● Exercise
Gather from the material every line that contains the string "elements".

● Records for processing
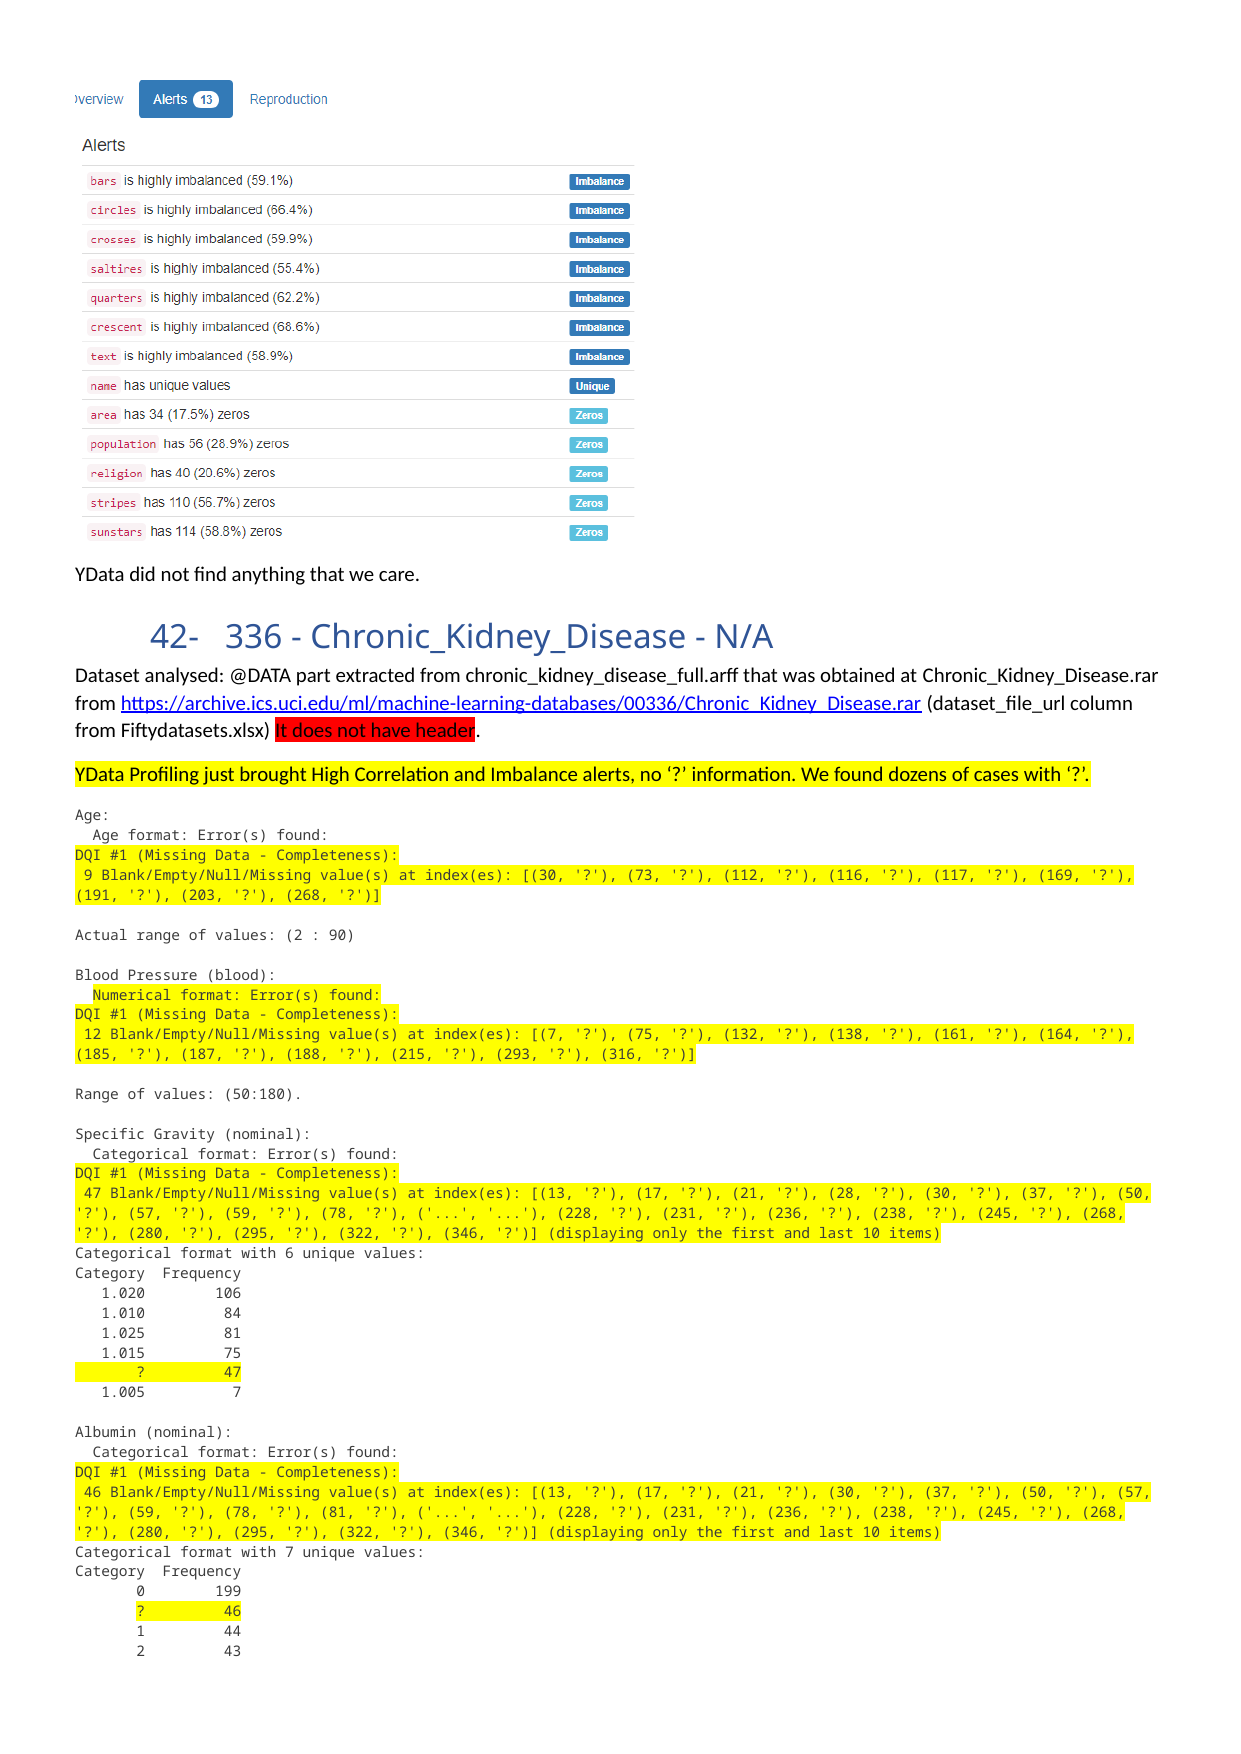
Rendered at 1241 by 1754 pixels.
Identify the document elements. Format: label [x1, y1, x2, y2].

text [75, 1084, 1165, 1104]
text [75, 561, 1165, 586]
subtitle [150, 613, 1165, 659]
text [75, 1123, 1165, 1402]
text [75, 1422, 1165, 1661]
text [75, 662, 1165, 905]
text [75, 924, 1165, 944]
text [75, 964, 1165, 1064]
picture [75, 75, 635, 542]
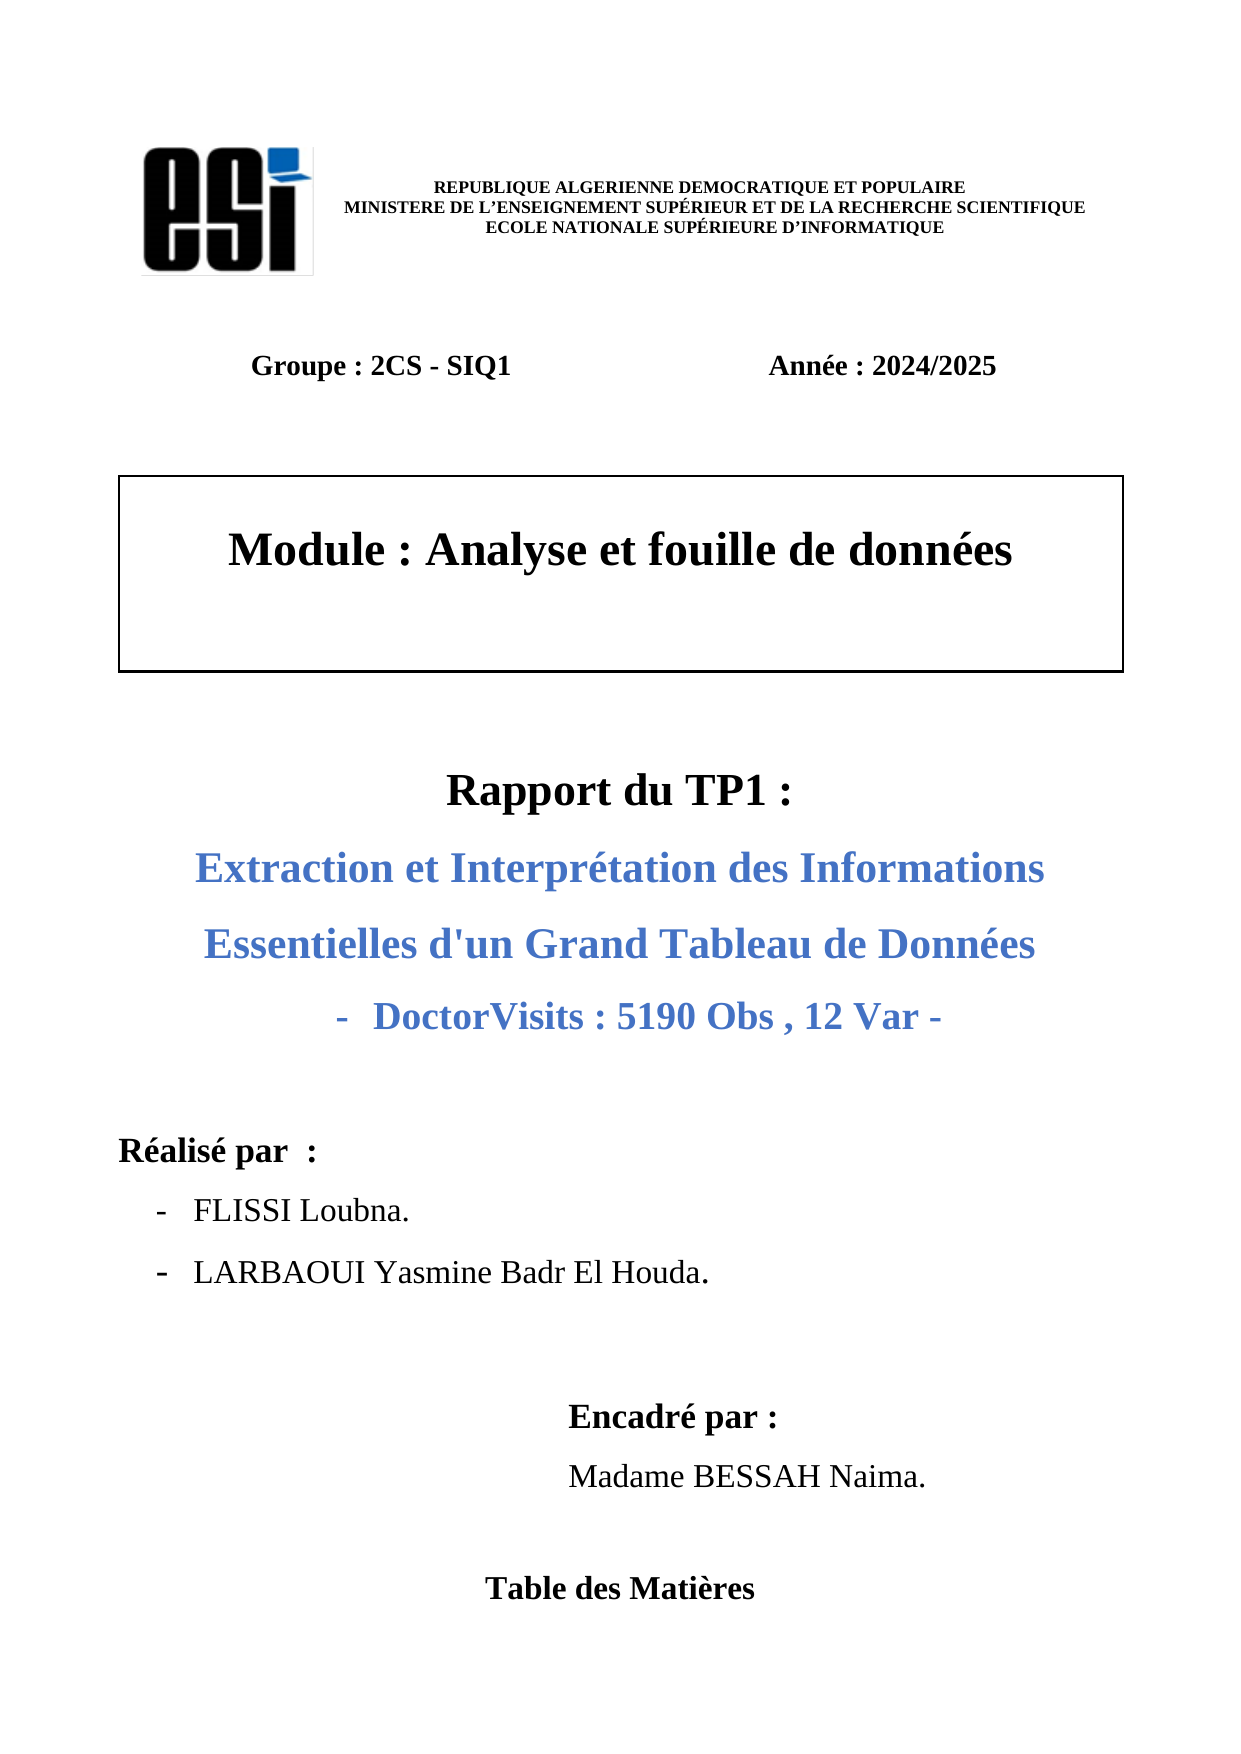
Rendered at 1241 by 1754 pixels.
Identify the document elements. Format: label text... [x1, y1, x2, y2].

● Solution below
Identify the document elements. Format: label [x1, y1, x2, y2].
Identify the document elements. Format: label text... [x1, y1, x2, y2].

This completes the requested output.